§ EXTRAIT DU TEXTE:
┌──
A la fois lieu et truchement du dialogue entre l’image (les œuvres de Picasso) et le texte (le poème d’Eluard), le film de Resnais, est ainsi, comme celui de Carné, l’occasion, pour Eluard, d’un retour critique. Non pas sur certaines de ses ambiguïtés passées mais sur un poème déjà publié dont la réécriture, par amplification et simplification du matériau textuel préexistant, va dans le sens d’une plus grande efficacité pratique. S’y marquent à la fois un postulat concernant la réception respective du film et du poème (le public du film étant supposé plus nombreux et plus populaire que le lectorat de poésie) et l’évolution interne de la poésie éluardienne, vers plus de simplicité, plus d’expressivité directe, bref une plus grande lisibilité.

Un engagement plus explicite, en somme.

Et, à ce propos, puisqu’il est ici question du « commentaire » de Guernica, peut-être faudrait-il verser au dossier Eluard/cinéma celui du film L’Homme que nous aimons le plus, réalisé en 1949 par le PCF pour le soixante-dixième anniversaire de Staline. Le texte écrit et dit par Paul Eluard en accompagnement des images en fait bien une pièce du dossier. Mais celle-ci paraît peu susceptible de projeter sur les rapports qu’ont pu entretenir cinéma et poésie une vive lumière. Film militant, film de parti, produit dans un contexte de guerre froide et inclus dans ce que Pierre Daix nomme rétrospectivement les « manifestations légèrement délirantes du 70e anniversaire » [31], L’Homme que nous aimons le plus ne révèle guère autre chose que la capacité, commune au cinéma et à la parole poétique, de s’inféoder à une idéologie, de s’enliser dans l’hagiographie – ici la célébration du culte de Staline, « vainqueur du fascisme, combattant de la paix et de la liberté, combattant de l’avenir et du bonheur de tous [sic] ». Rien là que de connu. Passons.

Alors ? Par cette couture à gros points de textes plus ou moins éloignés dans le temps et plus ou moins disparates, qu’obtient-on ?
└──
[Enregistrements tirés d'un jeu de données]
┌──
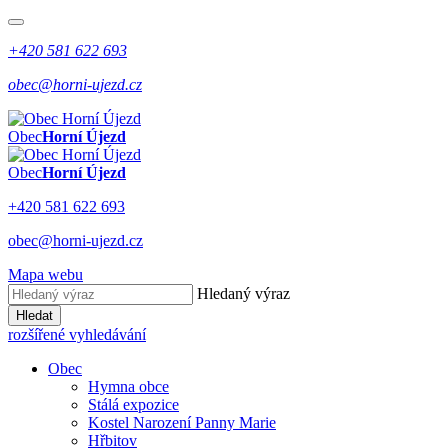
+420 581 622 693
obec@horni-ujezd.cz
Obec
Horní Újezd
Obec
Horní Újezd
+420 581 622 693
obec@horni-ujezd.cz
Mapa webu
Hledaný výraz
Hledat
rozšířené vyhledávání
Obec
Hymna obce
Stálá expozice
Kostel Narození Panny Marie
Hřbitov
└──
§ CONSIGNE 1:
Dans le texte sur Eluard et le cinéma, recopiez le passage qui va de « A la fois lieu » jusqu'à « explicite, en somme. » inclus, en changeant « simplicité » en « sobriété ».
§ CONSIGNE 2:
Dans le texte sur Eluard et le cinéma, résumez sous forme de liste le paragraphe qui commence par « Et, à ce propos », en gardant ses faits principaux.

§ VOTRE RÉPONSE 1:
A la fois lieu et truchement du dialogue entre l’image (les œuvres de Picasso) et le texte (le poème d’Eluard), le film de Resnais, est ainsi, comme celui de Carné, l’occasion, pour Eluard, d’un retour critique. Non pas sur certaines de ses ambiguïtés passées mais sur un poème déjà publié dont la réécriture, par amplification et simplification du matériau textuel préexistant, va dans le sens d’une plus grande efficacité pratique. S’y marquent à la fois un postulat concernant la réception respective du film et du poème (le public du film étant supposé plus nombreux et plus populaire que le lectorat de poésie) et l’évolution interne de la poésie éluardienne, vers plus de sobriété, plus d’expressivité directe, bref une plus grande lisibilité.

Un engagement plus explicite, en somme.

§ VOTRE RÉPONSE 2:
- Le commentaire du film L’Homme que nous aimons le plus pourrait aussi entrer dans le dossier Eluard/cinéma.
- Le PCF a réalisé ce film en 1949 pour le soixante-dixième anniversaire de Staline.
- Paul Eluard a écrit et dit le texte qui accompagne les images.
- Ce film éclaire pourtant peu les rapports entre cinéma et poésie.
- C'est un film militant et de parti, produit pendant la guerre froide, qui fait partie de ce que Pierre Daix appelle les « manifestations légèrement délirantes du 70e anniversaire ».
- Il montre surtout que le cinéma comme la parole poétique peuvent se mettre au service d'une idéologie et tomber dans l'hagiographie, ici le culte de Staline.
- Rien de nouveau là-dedans.